Posted on Dec 28, 2010 7:53:00 AM PST
Troy A. Harrell says:
are these powered speakers?
Posted on Oct 27, 2011 2:57:16 PM PDT
Last edited by the author on Oct 27, 2011 3:00:20 PM PDT
R. Novak says:
If the sensitivity rating listed here on Amazon is accurate, these speakers is sub par even for Yamaha.. low sensivitivity means it takes more power to drive them to the same audible output and that is why they had a lower volume than the Sony's at the same power level..... If the sensitivity rating is inaccurate, then go into the receiver speaker setup menu and adjust the dB level of each channel until the sound is even...

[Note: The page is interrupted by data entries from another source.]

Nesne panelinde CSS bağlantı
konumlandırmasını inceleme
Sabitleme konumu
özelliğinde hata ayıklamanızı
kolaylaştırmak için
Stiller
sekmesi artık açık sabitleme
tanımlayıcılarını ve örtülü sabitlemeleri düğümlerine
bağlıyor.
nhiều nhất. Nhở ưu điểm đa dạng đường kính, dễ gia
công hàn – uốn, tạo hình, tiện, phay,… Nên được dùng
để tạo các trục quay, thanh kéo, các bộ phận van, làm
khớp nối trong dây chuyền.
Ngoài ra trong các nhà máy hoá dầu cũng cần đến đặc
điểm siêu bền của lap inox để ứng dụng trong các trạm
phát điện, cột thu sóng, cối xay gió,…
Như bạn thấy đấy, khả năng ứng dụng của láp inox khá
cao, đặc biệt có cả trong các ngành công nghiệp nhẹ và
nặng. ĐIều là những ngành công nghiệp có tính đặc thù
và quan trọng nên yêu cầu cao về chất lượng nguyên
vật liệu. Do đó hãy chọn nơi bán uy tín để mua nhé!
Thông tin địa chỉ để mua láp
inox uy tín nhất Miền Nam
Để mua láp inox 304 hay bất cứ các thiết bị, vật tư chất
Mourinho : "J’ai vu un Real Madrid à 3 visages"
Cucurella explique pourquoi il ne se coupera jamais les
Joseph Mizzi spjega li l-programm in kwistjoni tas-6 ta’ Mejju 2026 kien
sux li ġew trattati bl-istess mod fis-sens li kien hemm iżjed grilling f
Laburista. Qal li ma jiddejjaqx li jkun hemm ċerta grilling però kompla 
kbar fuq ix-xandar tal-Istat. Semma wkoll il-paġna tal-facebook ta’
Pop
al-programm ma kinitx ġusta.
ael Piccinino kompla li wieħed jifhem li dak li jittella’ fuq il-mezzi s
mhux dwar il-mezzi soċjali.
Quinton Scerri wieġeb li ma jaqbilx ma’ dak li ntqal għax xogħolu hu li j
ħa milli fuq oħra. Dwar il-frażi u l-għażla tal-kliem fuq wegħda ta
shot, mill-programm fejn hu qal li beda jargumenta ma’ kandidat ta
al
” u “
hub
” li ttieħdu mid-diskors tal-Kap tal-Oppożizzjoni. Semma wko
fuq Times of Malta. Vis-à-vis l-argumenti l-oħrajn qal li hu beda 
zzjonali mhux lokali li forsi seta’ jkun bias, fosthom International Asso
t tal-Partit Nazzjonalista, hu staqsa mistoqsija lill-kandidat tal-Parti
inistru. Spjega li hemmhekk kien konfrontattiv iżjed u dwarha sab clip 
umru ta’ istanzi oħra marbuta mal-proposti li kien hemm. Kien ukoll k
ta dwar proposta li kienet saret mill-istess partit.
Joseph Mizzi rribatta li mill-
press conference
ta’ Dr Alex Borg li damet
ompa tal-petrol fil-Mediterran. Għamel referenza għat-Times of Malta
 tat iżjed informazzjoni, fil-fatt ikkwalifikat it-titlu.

In reply to an earlier post on Jan 4, 2012 10:37:55 PM PST
Nathan E. Johnson says:
Thanks for the review!
@R. Novak : In the hifi world (and by extension in the home theater world), high sensitivity does not necessarily imply high quality, and low sensitivity does not necessarily imply poor quality. Some very well regarded speakers have relatively low sensitivity ratings and are considered power hungry (b&w for instance). Louder is not always better.
In reply to an earlier post on Mar 5, 2012 12:24:33 AM PST
Amen. A little knowledge is a dangerous thing.
On the sensitive and excellent end of things, I grew up with a folded horn enclosure containing an Altec 601C Voice of the Theater speaker. With a thirty-five watt monaural tube amplifier and a pipe organ record, we inadvertently cracked the plaster ceiling. It was pretty awesome.
I still use the speaker (along with a second, a 601D) but sadly, the wonderful Volkswagen sized folded horn enclosure is long gone.
Posted on Jul 9, 2012 7:45:50 PM PDT
You might want to try a larger gauge wire, I've often been amazed at the difference that something so cheap and simple can make. And I'm not talking about high priced "Monster" cable and it's ilk. Another thing is to play around with the distance that the speaker is from the wall, the angle that the speaker is pointed, and what it's sitting on. Again for the cost of a few minutes of experimentation, the quality of sound can sometimes turn tin into gold!
Posted on Oct 28, 2012 7:43:32 AM PDT
"...even though the Sub is a 100W amp, it only produces 50W of output, just like it says on the Manufacture site. So Amazon was a little misleading there."
I think you are looking at this data incorrectly. I wouldn't go so far to say that Amazon was "misleading". It's very common in electronics marketing for advertisements to list the Peak Power rather than the RMS since the PEAK is a higher number and; therefore, more impressive to consumers. The RMS is the continuous operating power that an amplifier puts out. The peak power is the max that the unit can handle. This is an oversimplified explanation, but it should give the basic idea about why there is a difference between the listed 100W of power and the 50W of power that the unit actually puts out during normal operation.
I had a Marshall guitar amplifier that was only 40 watts; however, it was loud enough to cause hearing damage. Granted, it also had a 12" driver (speaker) but the point is that for small room use, 50 watts might be plenty adequate if your speakers are good quality and placed properly.
In reply to an earlier post on Oct 28, 2012 7:45:33 AM PDT
Cosmicmes, you are 100% correct. Good post!
Posted on Nov 3, 2013 8:26:33 AM PST
Great review. I am exactly in the market for same, low end receiver and speaker with budget around $350. I was considering sony or onkyo receiver. Almost same home size.